After an off-duty St. Louis police officer was wounded by “friendly fire” from a fellow officer looking for suspects after a stolen vehicle crashed late last month, the department is looking at whether more training might help.
The police department is forming a committee to decide how best to train officers for such encounters.
In the June 21 incident, an off-duty officer was shot in the elbow by another officer after a police chase involving suspects inside a stolen car. People inside the car opened fire on police during the chase, police say.
The off-duty officer came out of his home after hearing the car crash. Two officers looking for the suspects from the car encountered the off-duty officer and ordered him to the ground, the department said. He complied. When they recognized him, they told him he could stand up and walk toward them.
Another officer just arriving at the scene saw the off-duty officer get up and, not knowing he was an officer, fired his weapon once at the man. He hit the off-duty officer in the arm.

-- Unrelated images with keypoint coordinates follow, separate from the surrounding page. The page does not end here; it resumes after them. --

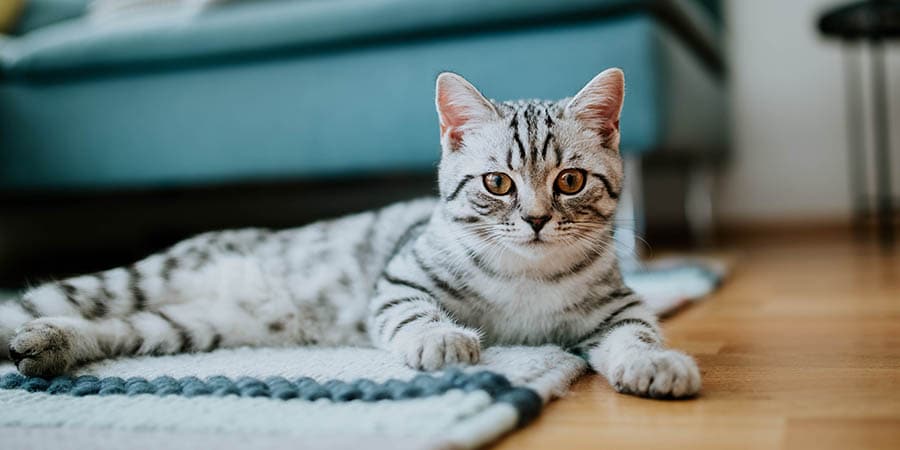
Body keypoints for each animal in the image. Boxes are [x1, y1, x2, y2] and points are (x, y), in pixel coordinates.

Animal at [0, 68, 700, 400]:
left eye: (571, 181)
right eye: (497, 183)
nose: (534, 219)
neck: (524, 277)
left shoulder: (616, 306)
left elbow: (637, 332)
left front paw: (652, 364)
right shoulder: (399, 277)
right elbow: (414, 312)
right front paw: (441, 340)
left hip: (195, 325)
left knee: (123, 328)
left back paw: (48, 346)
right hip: (143, 278)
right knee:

Nationally, little research has been done on the topic because its rarity makes it difficult to draw meaningful conclusions or suggest best practices, said David Klinger, a criminologist with the University of Missouri-St. Louis who specializes in use-of-force issues
Klinger, a former Los Angeles police officer, has personal experience. One night in Los Angeles, Klinger said, he interrupted a man about to break into his car. Two officers happened to drive by. When confronted by his fellow officers, he had his badge in his hand, and moved it so his fellow officers could catch the glint from it. He identified himself as an officer and asked them what they wanted him to do. He complied with their commands to drop the gun — all part of the training he said he received, St.LouisToday reports.